Çünkü AKP iktidarı, egemen sınıf ve güçlerin ortak çıkarlarını temsil eden ve eşgüdüm sağlayan bir siyasal hareket olmaktan da çıkarak, dar bir fraksiyon (klik/hizip) partisine dönüştü. Kurmaya çalıştığı düşük yoğunluklu şeriat düzenini finanse edecek bir zenginler sınıfı yaratmaya çalışan dar islamcı bir hareket haline geldi. Bu büyük daralmanın yarattığı boşluk, bir süredir –özellikle 7 Haziran 2015 seçimlerinden sonra- siyaset ve devlet yönetiminin her düzeyinde görülüyordu. 

Sonuç olarak, Erdoğan ve AKP iktidarı, uzunca bir süredir silkelense yıkılacak durumda bulunuyor. Bu ülkede sadece cami cemaatine –o da bir bölümüne- dayanarak iktidar olmak, iktidara gelinse bile orada kalmak mümkün değildir. Öyle ki, AKP iktidarı, tıpkı amblemlerindeki ampul gibi adeta asılı duruyor. Altı boş! Ancak sorun da tam burada; CHP son dönemde etkili çıkışlar yapsa da henüz ortada bu iktidarı silkeleyecek etkili bir muhalefet hareketi ve stratejisi bulunmuyor. Bu nedenle Türkiye hızla çok yönlü bir krize doğru sürükleniyor; seçeneksizlik krizi! Bu kriz aşılamadığı, toplum bir çözüm geliştiremediği, dolayısıyla gerici saldırı dalgası yenilgiye uğratılamadığı taktirde ülke ve toplum çözülmeye, yozlaşmaya, ahlaksızlaşmaya ve çürümeye başlayacaktı, çoktan başladı da...

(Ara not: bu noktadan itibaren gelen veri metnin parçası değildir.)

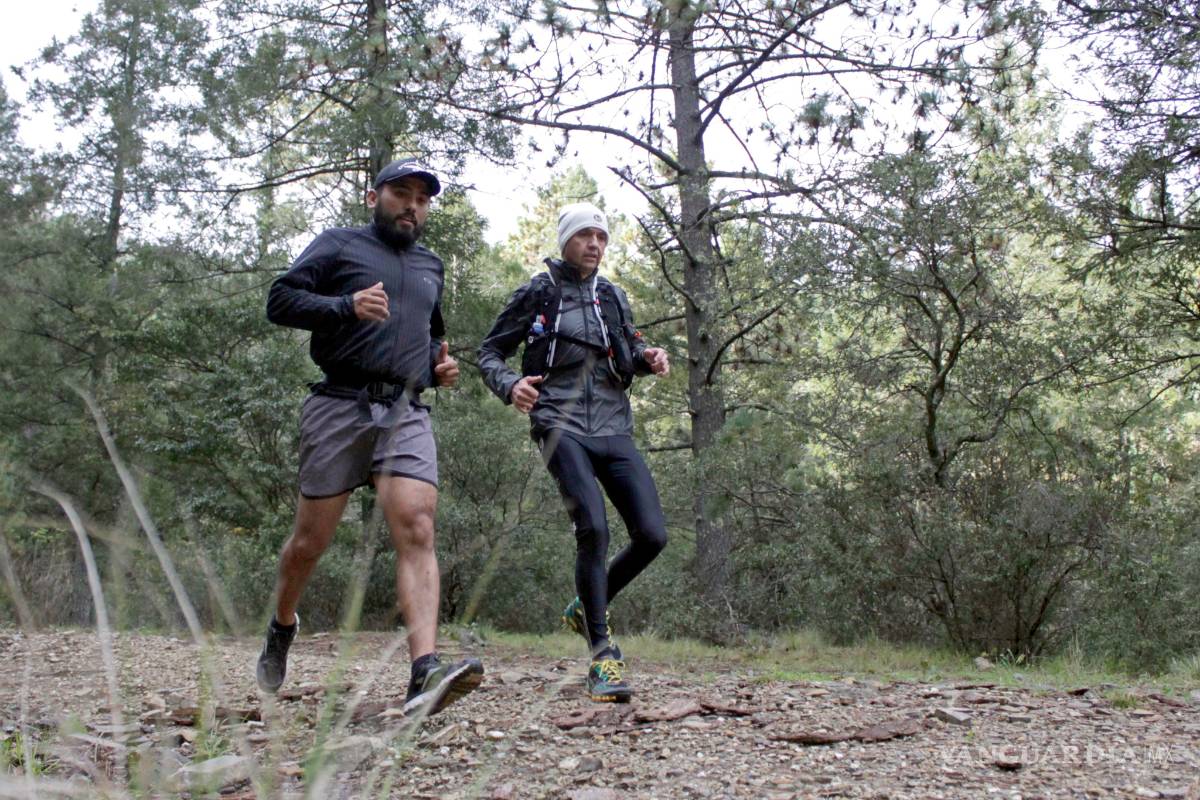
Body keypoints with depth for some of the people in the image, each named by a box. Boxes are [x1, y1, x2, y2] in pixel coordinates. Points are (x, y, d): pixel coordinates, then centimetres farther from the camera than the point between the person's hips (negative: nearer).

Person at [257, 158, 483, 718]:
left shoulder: (431, 267, 25)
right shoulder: (339, 245, 10)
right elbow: (280, 300, -1)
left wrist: (439, 365, 16)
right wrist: (347, 306, -16)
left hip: (407, 414, 3)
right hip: (340, 406, -3)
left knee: (416, 532, -17)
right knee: (311, 539, 4)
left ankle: (425, 673, -29)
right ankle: (282, 625, 34)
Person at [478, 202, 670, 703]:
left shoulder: (614, 297, 18)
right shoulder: (536, 294, 6)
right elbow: (490, 353, 8)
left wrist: (647, 358, 5)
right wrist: (510, 385, -14)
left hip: (614, 429, 5)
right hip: (562, 427, -5)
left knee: (652, 535, -7)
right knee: (593, 530, -21)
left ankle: (587, 608, 19)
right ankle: (603, 656, -12)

Şu bilinmelidir ki, Erdoğan-AKP iktidarı kendiliğinden gitmeyecek, tam tersine direnecektir. Çünkü Erdoğan yönetimi her hangi bir sağ iktidar değil, kurucu irade rolünü oymaya çalışan islamcı bir siyasal harekettir. Yani, yeni bir rejim kurmaya çalışmaktadır. Dolayısıyla toplum ya ilerici bir çözüm üreterek bu krizi aşacak ve AKP iktidarına son verecektir ya da emperyalizm ve büyük sermaye çevreleri bu işi yapacaktır.

Tam burada yaplması gereken basit, ama önemli bir tespit de şudur; bir ABD projesi olarak iktidara taşınanlardan, emperyalizmin çocuklarından gerçek anlamda anti-emperyalist bir tutum çıkmaz. Hiçbir zaman...

Toplumun her kesimiyle çatışan, dolayısıyla dinci, muhafazakâr ve bir bölüm merkez sağ seçmenin desteği dışında dayanacağı güç kalmayan AKP için tek bir yol bulunuyor; baskı ve devlet terörü. O da bunu yapıyor. Ancak unutulmasın ki, bir siyasal hareket ya da parti için iktidarını sürdürmenin tek yolu olarak baskı ve devlet terörü kalmışsa, o yönetimin sonu da gelmiş demektir. 

Dolayısıyla önümüzdeki bir yıl, siyasal bakımdan çok sert geçecek gibi görünüyor.